[Start of section]

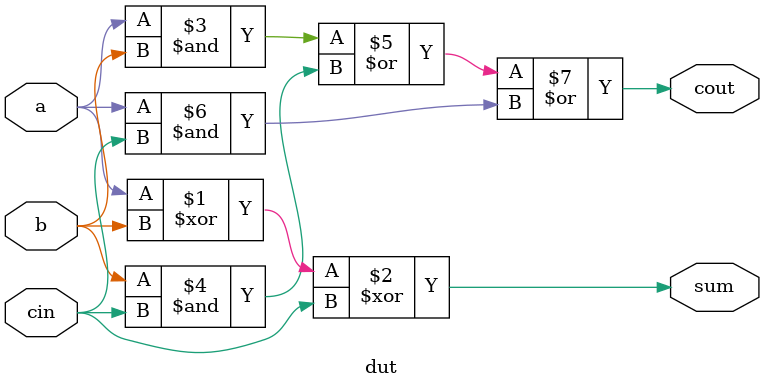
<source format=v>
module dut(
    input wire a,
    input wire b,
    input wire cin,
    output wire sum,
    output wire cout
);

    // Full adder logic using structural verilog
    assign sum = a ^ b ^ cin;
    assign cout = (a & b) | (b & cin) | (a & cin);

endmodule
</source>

[End of section]
[Start of section]

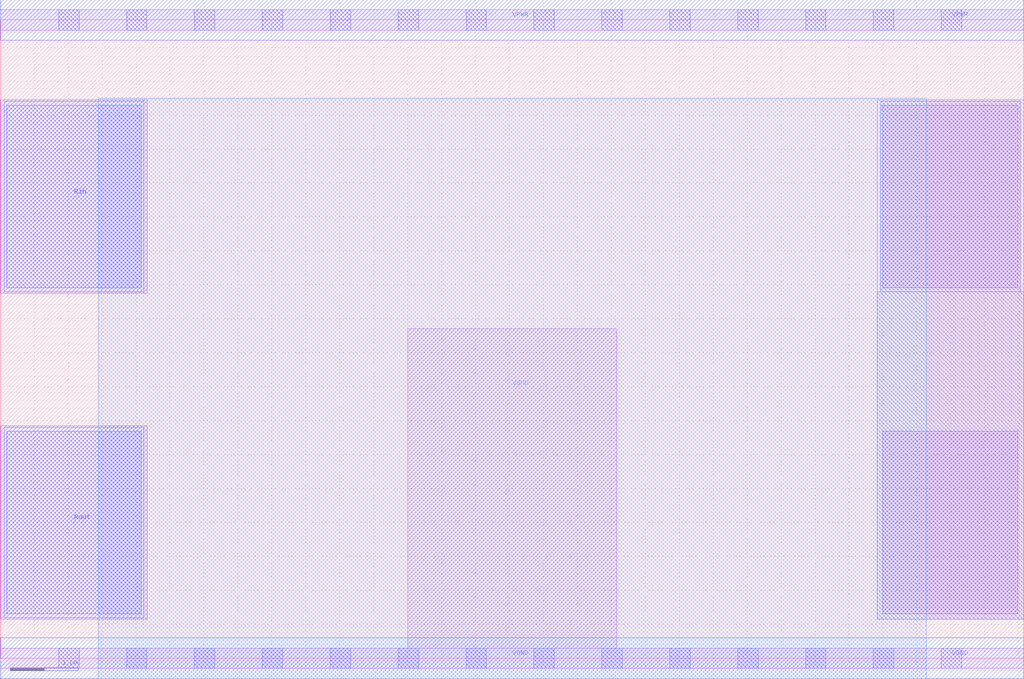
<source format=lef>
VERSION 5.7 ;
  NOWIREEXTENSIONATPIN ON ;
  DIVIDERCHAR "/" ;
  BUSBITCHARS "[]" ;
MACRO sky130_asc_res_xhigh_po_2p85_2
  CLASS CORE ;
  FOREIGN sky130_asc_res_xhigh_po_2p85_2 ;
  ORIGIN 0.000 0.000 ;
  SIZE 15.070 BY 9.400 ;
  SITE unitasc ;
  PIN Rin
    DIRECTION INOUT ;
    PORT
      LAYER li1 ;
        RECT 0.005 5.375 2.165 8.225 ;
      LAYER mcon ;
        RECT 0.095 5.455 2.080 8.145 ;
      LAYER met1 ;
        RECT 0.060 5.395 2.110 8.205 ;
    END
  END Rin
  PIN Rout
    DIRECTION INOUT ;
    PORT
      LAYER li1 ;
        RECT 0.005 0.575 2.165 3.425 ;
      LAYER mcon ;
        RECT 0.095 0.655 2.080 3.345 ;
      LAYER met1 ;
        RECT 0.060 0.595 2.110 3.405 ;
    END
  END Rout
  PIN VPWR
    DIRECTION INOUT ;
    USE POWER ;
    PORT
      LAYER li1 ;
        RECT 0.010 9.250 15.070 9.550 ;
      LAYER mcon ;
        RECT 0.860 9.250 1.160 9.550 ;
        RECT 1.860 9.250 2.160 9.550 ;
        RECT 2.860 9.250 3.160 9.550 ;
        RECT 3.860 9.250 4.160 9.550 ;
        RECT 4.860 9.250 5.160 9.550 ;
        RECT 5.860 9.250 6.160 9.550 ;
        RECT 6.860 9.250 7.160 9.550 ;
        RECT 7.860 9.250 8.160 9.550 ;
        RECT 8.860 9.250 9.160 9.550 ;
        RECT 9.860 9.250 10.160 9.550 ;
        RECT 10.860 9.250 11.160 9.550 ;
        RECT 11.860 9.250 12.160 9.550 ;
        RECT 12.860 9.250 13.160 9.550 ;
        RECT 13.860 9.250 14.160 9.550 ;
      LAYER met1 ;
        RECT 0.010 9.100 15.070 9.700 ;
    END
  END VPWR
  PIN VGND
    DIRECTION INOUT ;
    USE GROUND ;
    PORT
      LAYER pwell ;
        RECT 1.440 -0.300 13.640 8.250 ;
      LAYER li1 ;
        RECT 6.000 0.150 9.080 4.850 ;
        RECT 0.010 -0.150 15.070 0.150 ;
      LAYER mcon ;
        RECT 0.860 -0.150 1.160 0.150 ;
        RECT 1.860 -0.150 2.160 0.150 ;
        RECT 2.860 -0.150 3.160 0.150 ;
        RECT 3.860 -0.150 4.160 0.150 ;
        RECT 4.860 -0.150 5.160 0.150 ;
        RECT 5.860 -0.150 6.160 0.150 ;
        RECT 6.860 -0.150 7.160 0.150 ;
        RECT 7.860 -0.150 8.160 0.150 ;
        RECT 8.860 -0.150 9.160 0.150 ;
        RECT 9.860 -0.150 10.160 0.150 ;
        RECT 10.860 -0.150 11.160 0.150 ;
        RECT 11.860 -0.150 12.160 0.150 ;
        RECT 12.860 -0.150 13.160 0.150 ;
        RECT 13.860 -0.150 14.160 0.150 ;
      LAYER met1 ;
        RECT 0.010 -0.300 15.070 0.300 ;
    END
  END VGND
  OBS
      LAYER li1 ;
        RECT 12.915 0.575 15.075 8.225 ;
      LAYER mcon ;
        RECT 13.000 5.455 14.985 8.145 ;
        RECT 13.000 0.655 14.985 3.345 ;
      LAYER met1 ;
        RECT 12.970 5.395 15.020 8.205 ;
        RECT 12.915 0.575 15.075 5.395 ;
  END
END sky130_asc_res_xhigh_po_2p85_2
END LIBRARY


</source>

[End of section]

Problem statement: From the records above, print only the lines between the one holding "SIZE 15.070 BY 9.400 ;" and the one holding "RECT 3.860 -0.150 4.160 0.150 ;", inclusive, exactly as they stand.

Answer to this task:
  SIZE 15.070 BY 9.400 ;
  SITE unitasc ;
  PIN Rin
    DIRECTION INOUT ;
    PORT
      LAYER li1 ;
        RECT 0.005 5.375 2.165 8.225 ;
      LAYER mcon ;
        RECT 0.095 5.455 2.080 8.145 ;
      LAYER met1 ;
        RECT 0.060 5.395 2.110 8.205 ;
    END
  END Rin
  PIN Rout
    DIRECTION INOUT ;
    PORT
      LAYER li1 ;
        RECT 0.005 0.575 2.165 3.425 ;
      LAYER mcon ;
        RECT 0.095 0.655 2.080 3.345 ;
      LAYER met1 ;
        RECT 0.060 0.595 2.110 3.405 ;
    END
  END Rout
  PIN VPWR
    DIRECTION INOUT ;
    USE POWER ;
    PORT
      LAYER li1 ;
        RECT 0.010 9.250 15.070 9.550 ;
      LAYER mcon ;
        RECT 0.860 9.250 1.160 9.550 ;
        RECT 1.860 9.250 2.160 9.550 ;
        RECT 2.860 9.250 3.160 9.550 ;
        RECT 3.860 9.250 4.160 9.550 ;
        RECT 4.860 9.250 5.160 9.550 ;
        RECT 5.860 9.250 6.160 9.550 ;
        RECT 6.860 9.250 7.160 9.550 ;
        RECT 7.860 9.250 8.160 9.550 ;
        RECT 8.860 9.250 9.160 9.550 ;
        RECT 9.860 9.250 10.160 9.550 ;
        RECT 10.860 9.250 11.160 9.550 ;
        RECT 11.860 9.250 12.160 9.550 ;
        RECT 12.860 9.250 13.160 9.550 ;
        RECT 13.860 9.250 14.160 9.550 ;
      LAYER met1 ;
        RECT 0.010 9.100 15.070 9.700 ;
    END
  END VPWR
  PIN VGND
    DIRECTION INOUT ;
    USE GROUND ;
    PORT
      LAYER pwell ;
        RECT 1.440 -0.300 13.640 8.250 ;
      LAYER li1 ;
        RECT 6.000 0.150 9.080 4.850 ;
        RECT 0.010 -0.150 15.070 0.150 ;
      LAYER mcon ;
        RECT 0.860 -0.150 1.160 0.150 ;
        RECT 1.860 -0.150 2.160 0.150 ;
        RECT 2.860 -0.150 3.160 0.150 ;
        RECT 3.860 -0.150 4.160 0.150 ;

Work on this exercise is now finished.